Campaigners for the Robin Hood Tax are stepping up efforts to persuade the Prime Minister David Cameron to raise up to £20 billion from the UK's financial services industry.
Fifty organisations - charities, unions, faith-based groups and campaigns - have written an open letter to the Prime Minister ahead of the Anglo-French Summit, which begins today (2 November 2010).
The signatories, who include Ekklesia, alongside a range of other church organisations (CAFOD, Christian Aid, Christian Socialist Movement, Ecumenical Council for Corporate Responsibility, Faith2Share, General Assembly of Unitarian and Free Christian Churches, Housing Justice, National Catholic Justice and Peace Network, Salvation Army, SPEAK Network, Tearfund, the United Reformed Church, Y Care International, YWCA and Zacchaeus 2000 Trust) are using the meeting between Mr Cameron and his French counterpart Nicolas Sarkozy to urge them both to do more to introduce a micro-tax which could offset cuts, support economic development, and protect the poor from the global crunch.
The coalition government is planning to raise £2.5 billion annually through a levy on banks' balance sheets, but campaigners say that this amount can and should be increased substantially.

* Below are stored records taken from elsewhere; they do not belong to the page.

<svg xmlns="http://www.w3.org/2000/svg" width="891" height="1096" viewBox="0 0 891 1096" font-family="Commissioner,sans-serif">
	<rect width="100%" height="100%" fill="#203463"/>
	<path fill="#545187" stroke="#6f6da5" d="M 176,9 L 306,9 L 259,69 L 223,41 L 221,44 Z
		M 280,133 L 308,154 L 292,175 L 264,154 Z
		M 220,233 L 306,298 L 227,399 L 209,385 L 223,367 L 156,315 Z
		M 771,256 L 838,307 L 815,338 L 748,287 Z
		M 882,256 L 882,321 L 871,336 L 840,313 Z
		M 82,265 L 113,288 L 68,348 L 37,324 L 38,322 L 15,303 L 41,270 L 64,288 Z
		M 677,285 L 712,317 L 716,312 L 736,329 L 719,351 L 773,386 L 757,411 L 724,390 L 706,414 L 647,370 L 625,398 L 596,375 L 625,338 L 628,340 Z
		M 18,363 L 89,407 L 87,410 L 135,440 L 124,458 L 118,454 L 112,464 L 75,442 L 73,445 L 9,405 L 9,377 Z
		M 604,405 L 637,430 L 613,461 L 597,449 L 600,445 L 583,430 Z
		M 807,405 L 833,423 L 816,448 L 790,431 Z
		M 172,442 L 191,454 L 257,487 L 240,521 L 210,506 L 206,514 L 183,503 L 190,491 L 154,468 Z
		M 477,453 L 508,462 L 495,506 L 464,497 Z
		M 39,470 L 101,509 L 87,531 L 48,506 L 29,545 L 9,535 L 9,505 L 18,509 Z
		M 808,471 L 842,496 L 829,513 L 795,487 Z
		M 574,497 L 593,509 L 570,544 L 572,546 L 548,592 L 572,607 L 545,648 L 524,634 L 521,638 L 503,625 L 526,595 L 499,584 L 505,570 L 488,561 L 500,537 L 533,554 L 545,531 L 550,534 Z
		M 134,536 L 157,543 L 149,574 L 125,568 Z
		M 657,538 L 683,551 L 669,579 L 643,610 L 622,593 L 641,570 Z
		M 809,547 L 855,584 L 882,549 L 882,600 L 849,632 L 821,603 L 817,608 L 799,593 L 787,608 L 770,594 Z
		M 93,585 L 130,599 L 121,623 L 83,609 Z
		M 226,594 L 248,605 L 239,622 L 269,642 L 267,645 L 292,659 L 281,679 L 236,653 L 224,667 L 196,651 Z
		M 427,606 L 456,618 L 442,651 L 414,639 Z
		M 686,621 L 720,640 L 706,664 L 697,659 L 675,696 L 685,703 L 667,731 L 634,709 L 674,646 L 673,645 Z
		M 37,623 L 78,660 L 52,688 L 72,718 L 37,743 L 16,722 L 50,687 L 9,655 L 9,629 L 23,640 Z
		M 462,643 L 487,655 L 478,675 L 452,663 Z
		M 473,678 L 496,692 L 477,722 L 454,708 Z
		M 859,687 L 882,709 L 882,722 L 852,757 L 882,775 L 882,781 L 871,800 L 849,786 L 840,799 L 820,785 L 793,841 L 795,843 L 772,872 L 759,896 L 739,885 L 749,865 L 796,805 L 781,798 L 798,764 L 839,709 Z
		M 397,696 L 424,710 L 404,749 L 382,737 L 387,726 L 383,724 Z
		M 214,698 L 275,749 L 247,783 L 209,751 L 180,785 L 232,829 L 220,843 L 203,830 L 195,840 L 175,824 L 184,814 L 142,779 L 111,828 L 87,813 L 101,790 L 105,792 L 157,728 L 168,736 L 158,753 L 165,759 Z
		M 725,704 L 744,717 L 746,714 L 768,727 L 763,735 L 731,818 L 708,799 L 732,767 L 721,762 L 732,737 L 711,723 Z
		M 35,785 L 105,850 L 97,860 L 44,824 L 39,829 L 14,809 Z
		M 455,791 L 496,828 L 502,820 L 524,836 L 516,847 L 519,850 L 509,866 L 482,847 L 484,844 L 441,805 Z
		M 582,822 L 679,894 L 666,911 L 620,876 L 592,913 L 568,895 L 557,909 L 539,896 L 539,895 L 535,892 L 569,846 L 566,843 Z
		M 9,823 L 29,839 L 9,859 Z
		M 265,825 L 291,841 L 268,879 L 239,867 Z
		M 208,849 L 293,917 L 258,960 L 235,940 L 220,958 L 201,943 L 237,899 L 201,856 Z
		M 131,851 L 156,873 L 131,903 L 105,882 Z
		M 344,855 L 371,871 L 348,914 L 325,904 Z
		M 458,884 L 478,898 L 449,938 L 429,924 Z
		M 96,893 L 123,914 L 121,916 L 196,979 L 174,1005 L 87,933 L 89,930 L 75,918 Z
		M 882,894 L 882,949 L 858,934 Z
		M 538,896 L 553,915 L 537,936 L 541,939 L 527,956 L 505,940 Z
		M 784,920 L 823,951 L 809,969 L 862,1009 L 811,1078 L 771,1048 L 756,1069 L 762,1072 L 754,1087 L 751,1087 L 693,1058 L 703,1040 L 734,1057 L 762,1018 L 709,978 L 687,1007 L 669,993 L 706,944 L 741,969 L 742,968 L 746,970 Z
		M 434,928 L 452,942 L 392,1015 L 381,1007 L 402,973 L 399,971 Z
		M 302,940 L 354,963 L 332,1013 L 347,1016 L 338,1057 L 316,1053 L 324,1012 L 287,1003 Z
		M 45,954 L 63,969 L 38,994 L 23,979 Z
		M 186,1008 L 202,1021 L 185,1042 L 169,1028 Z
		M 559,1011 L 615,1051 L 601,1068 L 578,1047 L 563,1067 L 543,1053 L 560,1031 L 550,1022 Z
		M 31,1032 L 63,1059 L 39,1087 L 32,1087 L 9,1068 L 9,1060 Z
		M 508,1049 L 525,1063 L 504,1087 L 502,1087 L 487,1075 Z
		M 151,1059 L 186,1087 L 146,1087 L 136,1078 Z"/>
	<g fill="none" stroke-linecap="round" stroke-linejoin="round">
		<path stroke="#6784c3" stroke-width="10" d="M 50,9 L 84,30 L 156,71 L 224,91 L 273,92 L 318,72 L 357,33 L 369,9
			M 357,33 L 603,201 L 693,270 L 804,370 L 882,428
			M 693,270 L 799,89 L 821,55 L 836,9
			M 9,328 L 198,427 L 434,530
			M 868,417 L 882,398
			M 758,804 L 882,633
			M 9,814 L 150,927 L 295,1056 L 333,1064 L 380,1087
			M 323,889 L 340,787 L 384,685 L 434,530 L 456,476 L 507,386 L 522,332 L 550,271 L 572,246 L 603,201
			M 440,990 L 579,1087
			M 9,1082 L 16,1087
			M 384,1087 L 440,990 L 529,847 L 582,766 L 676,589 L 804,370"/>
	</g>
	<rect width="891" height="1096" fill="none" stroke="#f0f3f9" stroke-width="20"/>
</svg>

In their open letter to Mr Cameron, the 50 chief executives of charities and unions who back the Robin Hood Tax Campaign tell him: "There is a genuine sense of unfairness felt by our many supporters and the public at large. They see tax rises for them, together with significant and dramatic cuts to services. At the same time, the banking sector is emerging relatively unscathed and is set to make extensive profits and bonus payments in the coming months. We urge you to work closely with France on implementing a Robin Hood Tax in 2011, a move that would be hugely popular and supported by millions across the UK and the world."
The call for a new tax comes as the UK banks update the City on their trading for the third quarter of the year, reports The Guardian newspaper.
Lloyds Banking Group, more than 40 per cent owned by the taxpayer, is expected to show tomorrow that it is on course to return to profit for the first time since its rescue takeover of HBOS in September 2008 left the enlarged bank saddled with bad debts. RBS, 84 per cent taxpayer-owned, reports on Friday.
Among RBS's new recruits is John McIntyre, who took legal action against his former employer, Dresdner Kleinwort, Benson to secure a bonus of nearly £2 million.
"We urge you to work closely with France on implementing a Robin Hood Tax in 2011, a move that would be hugely popular and supported by millions across the UK and the world," say the fifty CEOs.